3.16
Kyle
Carl
Overview
We noticed that the number of Home Hubs going offline was gradually increasing and we couldn’t figure out why.
Mainly, it was because we didn’t have visibility on what was going on with our Home Hubs when they went dark. The solution? Bring back System Agent - a once-retired collection of modules that performed self-healing tasks such as bouncing servers, collecting logs, and rebooting the Home Hub if necessary.
Our goal was to integrate System Agent into our latest software and add a couple new, helpful features. One of my features (and my personal favorite) was to collect a set of logs whenever the Home Hub was ready to reboot and upload them to a bucket in AWS S3.
Techs
node
aws
linux
git
Complexities
We are supporting 2 hardware versions of the K4 Home Hub. Each version has a different board, chip, set of limitations, and capabilities.
The older version runs an Ubuntu Server environment. The most recent version is a Raspberry Pi running Ubuntu Core.
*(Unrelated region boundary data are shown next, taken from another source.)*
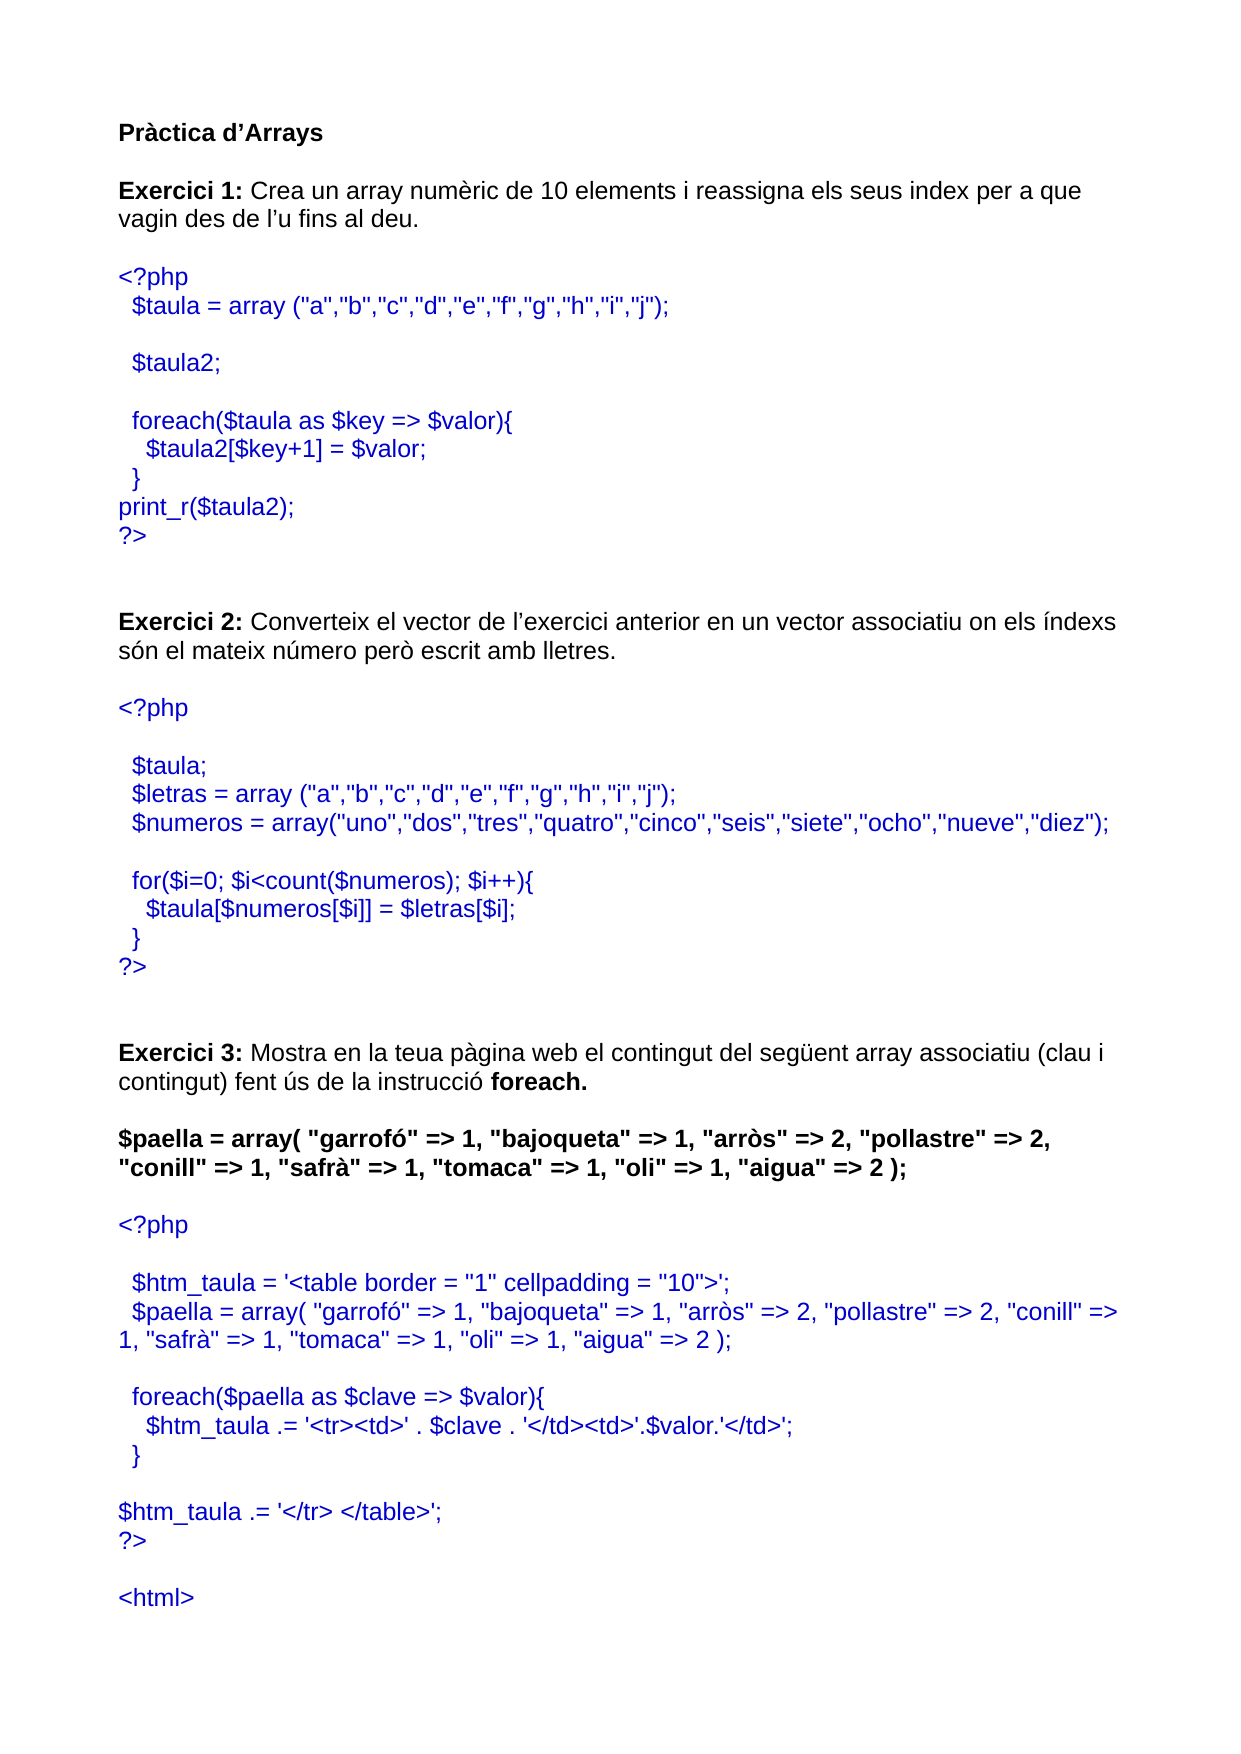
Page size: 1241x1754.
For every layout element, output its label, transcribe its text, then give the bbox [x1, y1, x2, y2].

text foreach($taula as $key => $valor){ [118, 406, 1122, 434]
text $taula2[$key+1] = $valor; [118, 434, 1122, 463]
text <?php [118, 1210, 1122, 1268]
text $taula; [118, 751, 1122, 779]
text Exercici 2: Converteix el vector de l’exercici anterior en un vector associatiu on els índexs són el mateix número però escrit amb lletres. [118, 607, 1122, 664]
text $htm_taula .= '</tr> </table>'; [118, 1468, 1122, 1526]
text $paella = array( "garrofó" => 1, "bajoqueta" => 1, "arròs" => 2, "pollastre" => 2, "conill" => 1, "safrà" => 1, "tomaca" => 1, "oli" => 1, "aigua" => 2 ); [118, 1296, 1122, 1354]
text $paella = array( "garrofó" => 1, "bajoqueta" => 1, "arròs" => 2, "pollastre" => 2, "conill" => 1, "safrà" => 1, "tomaca" => 1, "oli" => 1, "aigua" => 2 ); [118, 1124, 1122, 1182]
text <?php [118, 262, 1122, 291]
text } [118, 1440, 1122, 1468]
text } [118, 923, 1122, 952]
text print_r($taula2); [118, 492, 1122, 521]
text ?> [118, 521, 1122, 578]
text <html> [118, 1583, 1122, 1612]
text } [118, 463, 1122, 492]
text $taula[$numeros[$i]] = $letras[$i]; [118, 894, 1122, 923]
text ?> [118, 952, 1122, 1009]
text ?> [118, 1526, 1122, 1555]
text $taula2; [118, 319, 1122, 377]
text $numeros = array("uno","dos","tres","quatro","cinco","seis","siete","ocho","nueve","diez"); [118, 808, 1122, 837]
text $htm_taula = '<table border = "1" cellpadding = "10">'; [118, 1268, 1122, 1296]
text Exercici 1: Crea un array numèric de 10 elements i reassigna els seus index per a que vagin des de l’u fins al deu. [118, 176, 1122, 233]
text $letras = array ("a","b","c","d","e","f","g","h","i","j"); [118, 779, 1122, 808]
text $taula = array ("a","b","c","d","e","f","g","h","i","j"); [118, 291, 1122, 319]
text $htm_taula .= '<tr><td>' . $clave . '</td><td>'.$valor.'</td>'; [118, 1411, 1122, 1440]
text foreach($paella as $clave => $valor){ [118, 1382, 1122, 1411]
text Pràctica d’Arrays [118, 118, 1122, 147]
text for($i=0; $i<count($numeros); $i++){ [118, 866, 1122, 894]
text <?php [118, 693, 1122, 751]
text Exercici 3: Mostra en la teua pàgina web el contingut del següent array associatiu (clau i contingut) fent ús de la instrucció foreach. [118, 1038, 1122, 1096]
This meant, for my getLogs feature, I had to make it compatible with both operating systems. And in turn, the set of logs we wanted were in different places (several different places).
We also wanted a subset of each log file because log files can get pretty big. The decision? Starting from when the Home Hub is ready to reboot, let’s grab the last 15 minutes of logs to examine what was going on. Let me just say that parsing timestamps in reserve is fun! Once the files are written, upload them to AWS S3.